El jueves Un acontecimiento semanal marca la vida del bar, El Jueves, ese rompeolas de vidas derrotadas que ponen en almoneda el viejo cuarto de casa de mamá, los coches de scalextrics, las llaves del portón de madera, los best sellers de Morris West y Gironella, y, entre ellos, las antigüedades, de casas venidas a menos, de sacristías y conventillos, nos miran, desde abombados óleos llenos de humedad, caras que vivieron quizás en casas bien, de patios de fuentes de mármol y grandes macetas de cintas y aspidistras.

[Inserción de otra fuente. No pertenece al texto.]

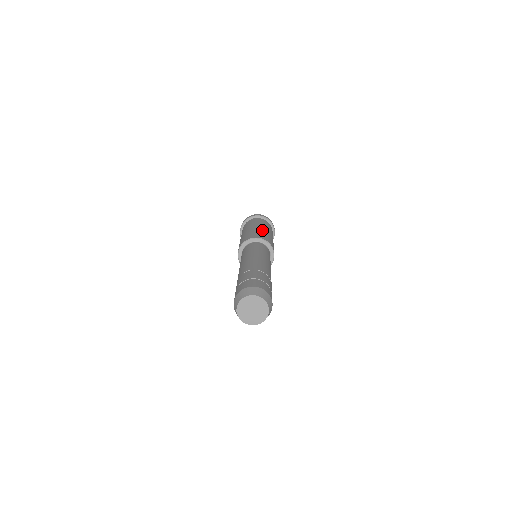
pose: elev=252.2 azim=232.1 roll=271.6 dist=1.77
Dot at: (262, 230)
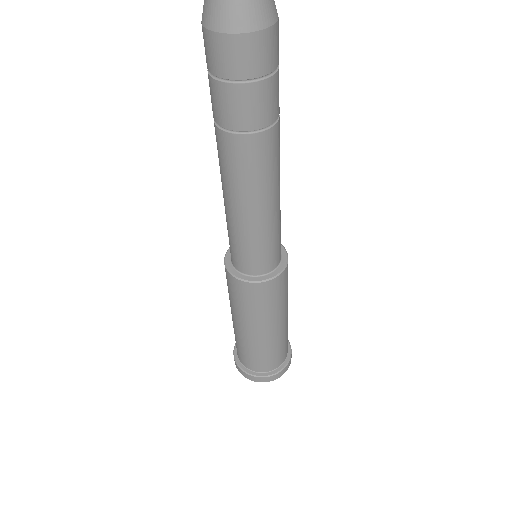
Dot at: occluded
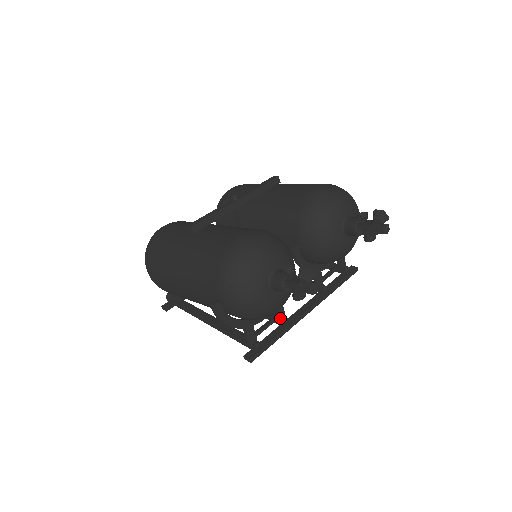
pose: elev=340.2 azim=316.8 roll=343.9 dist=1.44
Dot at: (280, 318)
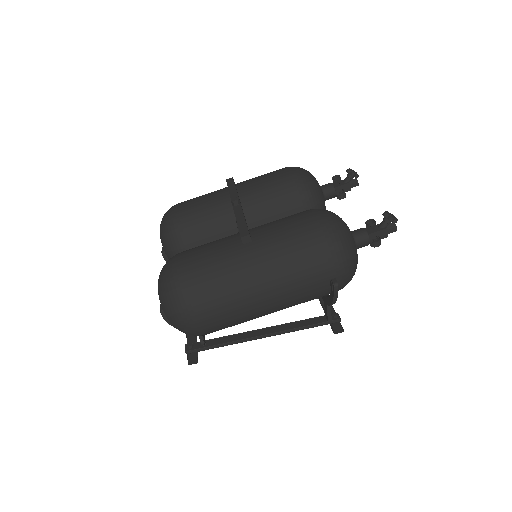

En la puerta, apoyados en las mesas altas, progres, bohemios, turistas, estudiantes, menesterosos, chamarileros, profesionales en busca de la ganga que ya nunca aparece, desde que el profesor Carriazo encontró su bronce. Detrás de la barra, la profesionalidad austera: -¿Qué va a ser? -Dos cervezas y unos altramucitos. Salimos bajo el toldo y encendemos un emboquillado, mirando hacia el puesto de libros de Luis, donde trastean los últimos letraheridos del papel impreso. Damos una bocanada de libertad y apuramos la caña: -Dos más, por favor.

Ficha

  • Propietario: Juan Gabriel Begerano Vizcaíno
  • Dirección: C/ Feria, 27. 41003 SEVILLA.